[[ Listed records, beginning ]]

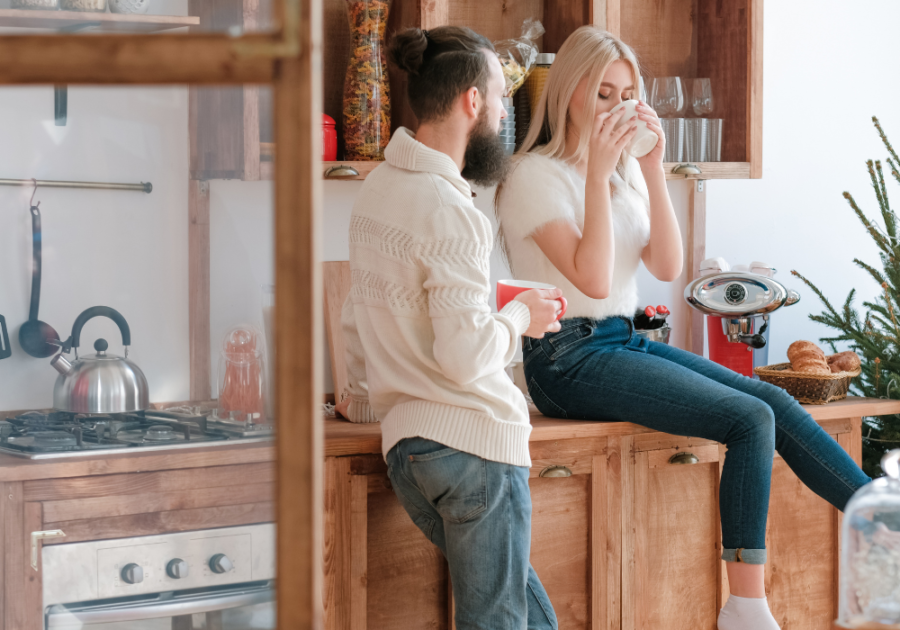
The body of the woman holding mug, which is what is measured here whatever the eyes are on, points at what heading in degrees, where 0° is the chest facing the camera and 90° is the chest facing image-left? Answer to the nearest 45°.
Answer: approximately 315°

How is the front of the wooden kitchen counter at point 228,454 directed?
toward the camera

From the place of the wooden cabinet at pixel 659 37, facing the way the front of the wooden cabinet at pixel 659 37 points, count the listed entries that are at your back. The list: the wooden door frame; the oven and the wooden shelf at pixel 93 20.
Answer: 0

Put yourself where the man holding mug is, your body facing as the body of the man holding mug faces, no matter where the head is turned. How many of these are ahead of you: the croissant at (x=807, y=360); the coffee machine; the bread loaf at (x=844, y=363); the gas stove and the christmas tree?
4

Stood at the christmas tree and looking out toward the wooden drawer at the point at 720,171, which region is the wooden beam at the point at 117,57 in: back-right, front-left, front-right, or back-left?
front-left

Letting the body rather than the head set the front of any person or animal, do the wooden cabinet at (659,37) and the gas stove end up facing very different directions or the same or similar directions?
same or similar directions

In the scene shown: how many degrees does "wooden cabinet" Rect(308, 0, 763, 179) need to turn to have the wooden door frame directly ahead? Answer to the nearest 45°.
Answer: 0° — it already faces it

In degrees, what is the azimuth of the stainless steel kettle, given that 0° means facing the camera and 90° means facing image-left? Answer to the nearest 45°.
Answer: approximately 90°

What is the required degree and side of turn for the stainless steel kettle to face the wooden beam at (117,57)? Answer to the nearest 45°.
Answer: approximately 90° to its left

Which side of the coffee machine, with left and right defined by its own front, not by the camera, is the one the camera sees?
front

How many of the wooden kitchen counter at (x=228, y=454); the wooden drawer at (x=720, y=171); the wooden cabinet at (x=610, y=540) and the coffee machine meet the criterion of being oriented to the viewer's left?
0

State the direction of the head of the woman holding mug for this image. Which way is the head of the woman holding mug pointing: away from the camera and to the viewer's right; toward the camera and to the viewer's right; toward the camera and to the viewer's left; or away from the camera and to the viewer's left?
toward the camera and to the viewer's right

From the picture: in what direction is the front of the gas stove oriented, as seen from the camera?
facing the viewer
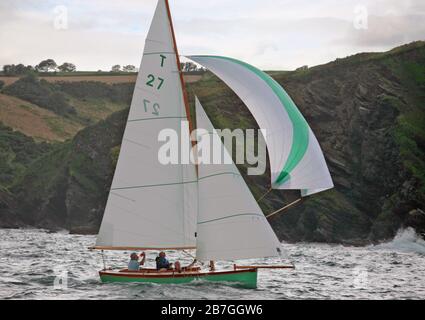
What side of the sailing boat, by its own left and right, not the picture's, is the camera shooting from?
right
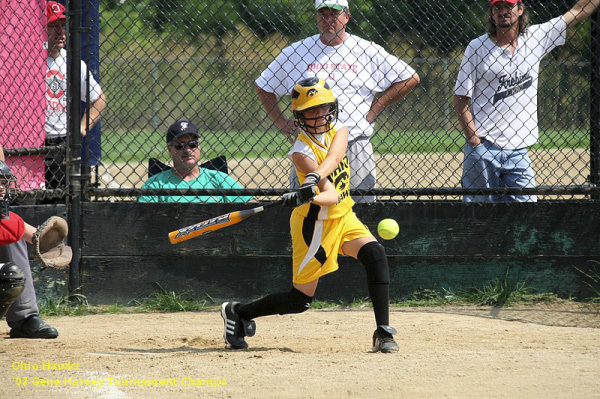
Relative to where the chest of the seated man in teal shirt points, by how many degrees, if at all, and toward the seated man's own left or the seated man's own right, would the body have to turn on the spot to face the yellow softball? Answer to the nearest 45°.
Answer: approximately 45° to the seated man's own left

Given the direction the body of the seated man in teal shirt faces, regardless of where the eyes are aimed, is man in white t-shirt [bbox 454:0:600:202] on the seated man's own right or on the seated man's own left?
on the seated man's own left

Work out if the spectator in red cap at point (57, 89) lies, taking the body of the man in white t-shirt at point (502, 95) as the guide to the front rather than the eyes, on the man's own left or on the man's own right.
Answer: on the man's own right

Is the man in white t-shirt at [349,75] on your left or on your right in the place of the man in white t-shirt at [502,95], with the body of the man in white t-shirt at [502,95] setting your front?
on your right

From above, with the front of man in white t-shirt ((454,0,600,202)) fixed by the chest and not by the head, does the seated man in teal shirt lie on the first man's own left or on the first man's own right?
on the first man's own right

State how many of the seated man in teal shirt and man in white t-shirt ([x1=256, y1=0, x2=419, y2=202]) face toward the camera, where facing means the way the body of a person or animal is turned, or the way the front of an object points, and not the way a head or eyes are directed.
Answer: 2

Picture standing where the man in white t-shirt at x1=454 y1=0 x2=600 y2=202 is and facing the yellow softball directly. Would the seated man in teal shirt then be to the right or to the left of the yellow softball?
right
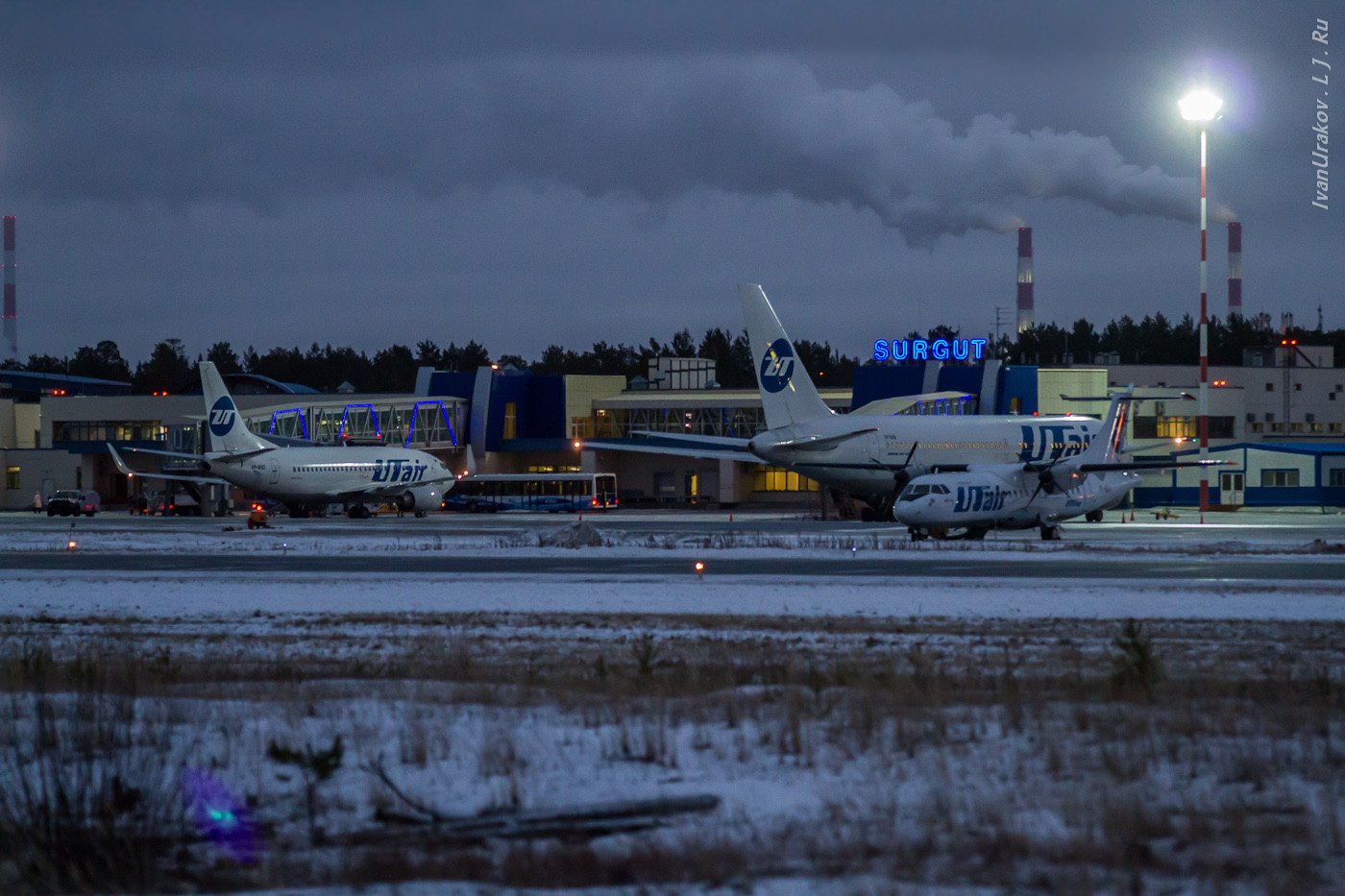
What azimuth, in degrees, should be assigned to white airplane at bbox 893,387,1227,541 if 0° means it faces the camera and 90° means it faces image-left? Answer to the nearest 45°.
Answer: approximately 45°
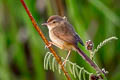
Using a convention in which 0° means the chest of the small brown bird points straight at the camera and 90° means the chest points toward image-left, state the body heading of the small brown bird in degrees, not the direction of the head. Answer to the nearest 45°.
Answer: approximately 90°
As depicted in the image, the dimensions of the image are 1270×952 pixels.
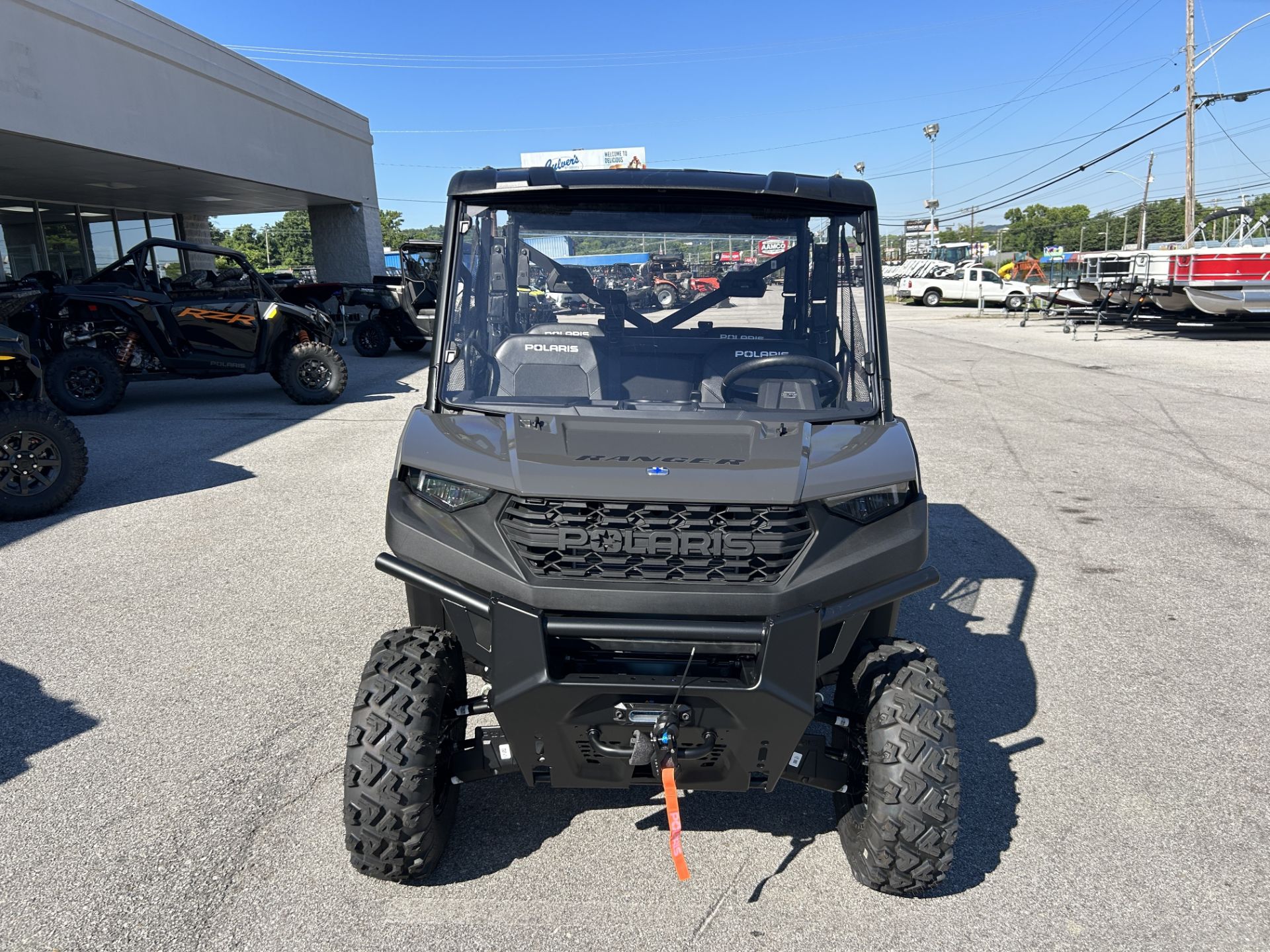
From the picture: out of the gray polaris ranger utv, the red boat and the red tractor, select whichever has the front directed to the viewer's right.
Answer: the red tractor

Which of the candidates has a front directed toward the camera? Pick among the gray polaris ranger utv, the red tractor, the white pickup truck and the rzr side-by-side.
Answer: the gray polaris ranger utv

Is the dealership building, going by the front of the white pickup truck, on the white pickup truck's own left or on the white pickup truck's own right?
on the white pickup truck's own right

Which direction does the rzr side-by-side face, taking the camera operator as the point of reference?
facing to the right of the viewer

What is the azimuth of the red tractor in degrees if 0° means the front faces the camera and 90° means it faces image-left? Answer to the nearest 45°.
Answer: approximately 270°

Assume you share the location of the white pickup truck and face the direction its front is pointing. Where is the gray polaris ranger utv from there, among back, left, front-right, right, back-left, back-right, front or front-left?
right

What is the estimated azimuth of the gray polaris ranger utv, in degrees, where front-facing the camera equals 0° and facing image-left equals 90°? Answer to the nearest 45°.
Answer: approximately 0°

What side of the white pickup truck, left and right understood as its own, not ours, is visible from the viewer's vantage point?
right

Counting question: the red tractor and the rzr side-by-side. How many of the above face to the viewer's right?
2

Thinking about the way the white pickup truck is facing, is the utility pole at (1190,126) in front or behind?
in front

[[ Listed records, end ]]

Work order:
Reproduce all of the items above, replacing "coffee machine" with "espresso machine" wherever it occurs and leaving everything else unchanged. Omit the pictures from your response.

Solution below:
The body of the woman holding mug, which is what is measured here whatever the eyes are on, points at what heading in degrees, where 0° is the chest facing the camera and 90° is the chest facing image-left? Answer to the nearest 45°.
Answer: approximately 315°

How is the front of the wooden kitchen counter at point 228,454 directed?
toward the camera

From the place of the wooden cabinet at pixel 659 37, facing the way the front of the wooden cabinet at pixel 659 37 points, count the listed entries that are at your back. The list: the wooden door frame; the oven and the wooden shelf at pixel 93 20.
Answer: 0

Put yourself where the man holding mug is, your body facing as the body of the man holding mug faces, no matter where the head is turned. How many of these are ahead of you: the croissant at (x=807, y=360); the espresso machine; the bread loaf at (x=844, y=363); the gas stove and the christmas tree?
4

Stood at the christmas tree and looking out toward the wooden drawer at the point at 720,171, which region is the wooden beam at the point at 117,57 in: back-right, front-left, front-right, or back-left?
front-left

Letting the body rather than the head set the front of any person or animal, do the wooden cabinet at (659,37) and the gas stove end up facing very different directions or the same or similar directions?
same or similar directions

In the scene shown: how many degrees does "wooden cabinet" Rect(308, 0, 763, 179) need to turn to have the wooden door frame directly ahead? Answer to the nearest 45°.
Answer: 0° — it already faces it

In degrees, what is the azimuth of the stainless steel kettle, given that 0° means facing the camera and 90° means facing image-left? Answer to the nearest 45°.
Answer: approximately 90°

What is the required degree and side of turn for the stainless steel kettle to face the wooden beam at (117,57)? Answer to the nearest 45°.
Answer: approximately 90° to its left

Which side of the espresso machine, with left and right defined by its own front, not by the camera, is the one the camera sees?
front

How many of the wooden kitchen counter at (x=228, y=454); the wooden drawer at (x=720, y=171); the wooden cabinet at (x=610, y=540) and the espresso machine meet the criterion of being oriented to the viewer's left?
0

State the direction of the head of the woman holding mug for this image. Which way is the head of the woman holding mug pointing: away from the camera and to the viewer's right; toward the camera and to the viewer's right; toward the camera and to the viewer's left; or away from the camera and to the viewer's left?
toward the camera and to the viewer's right

From the picture: in what direction is the front of the gas stove oriented, as seen from the camera?
facing the viewer
What side of the sailing boat, by its own left and right, not the picture's, is the camera shooting from?
right
Relative to where the chest of the seated man in teal shirt points, by how many degrees, if at all, and toward the seated man's own left or the seated man's own right, would the body have to turn on the spot to face the yellow softball? Answer to the nearest 45°.
Answer: approximately 45° to the seated man's own left

Given the direction the body of the seated man in teal shirt faces, regardless of where the eyes are aimed, is man in white t-shirt [bbox 454:0:600:202] on the seated man's own right or on the seated man's own left?
on the seated man's own left

Work out if the spectator in red cap at point (57, 89) lies, taking the body of the man in white t-shirt at point (502, 95) as the guide to the front rather than the eyes, on the man's own left or on the man's own right.
Answer: on the man's own right

Is the man in white t-shirt at [349,75] on your left or on your right in the place of the man in white t-shirt at [502,95], with the body of the man in white t-shirt at [502,95] setting your front?
on your right

From above, with the front of man in white t-shirt ((454,0,600,202)) fixed by the chest and not by the head, does the seated man in teal shirt lie on the first man's own left or on the first man's own right?
on the first man's own right

State how many of the seated man in teal shirt and man in white t-shirt ([x1=256, y1=0, x2=419, y2=202]) face toward the camera, where facing means the way the body of a person or animal is turned, or the way the front of an object points, and not the way a head or eyes are directed.
Answer: 2

Picture standing where the man in white t-shirt at x1=454 y1=0 x2=600 y2=202 is and facing the yellow softball directly. Would the seated man in teal shirt then be to the right or to the left of the yellow softball?
right
What azimuth, in degrees, should be assigned to white airplane at bbox 893,387,1227,541 if 0° means it faces the camera and 90° means it faces image-left? Answer to the nearest 45°.
Answer: approximately 45°
Using a convention in which 0° means the chest of the small brown bird points straight at the camera and 90° means the chest points toward image-left, state the body heading of the small brown bird in degrees, not the direction of the head. Answer to the nearest 45°.
Answer: approximately 90°
As depicted in the image, the dimensions of the image are 1270×952 pixels.
From the picture: out of the gray polaris ranger utv, the red boat and the red tractor, select whichever has the front directed to the viewer's right.
Answer: the red tractor

Which of the candidates has a front directed toward the camera? Pick among the gray polaris ranger utv, the red tractor, the white pickup truck and the rzr side-by-side.
Answer: the gray polaris ranger utv

Is the dealership building, going by the front of the white pickup truck, on the white pickup truck's own left or on the white pickup truck's own right?
on the white pickup truck's own right

Which direction does the rzr side-by-side face, taking the camera operator as the point of reference?
facing to the right of the viewer

What is the azimuth of the red tractor in degrees if 0° means the front faces the camera and 90° means it faces image-left? Answer to the nearest 45°.
Answer: approximately 270°

Assume you share the location of the white pickup truck and face the direction its front is pointing. Where is the gray polaris ranger utv from there, among back, left, front-right, right, back-left, back-right, front or front-left?
right

What is the estimated azimuth of the gray polaris ranger utv, in degrees, where front-facing the camera equals 0° and facing image-left equals 90°? Answer to the nearest 45°.
Answer: approximately 0°

What side of the white pickup truck, left and right understood as its own, not ours, is visible from the viewer's vantage point?
right

Counting question: the red tractor and the rzr side-by-side. How many of the above face to the viewer's right?
2

Thinking about the way the white pickup truck is facing, is the utility pole at (1190,126) in front or behind?
in front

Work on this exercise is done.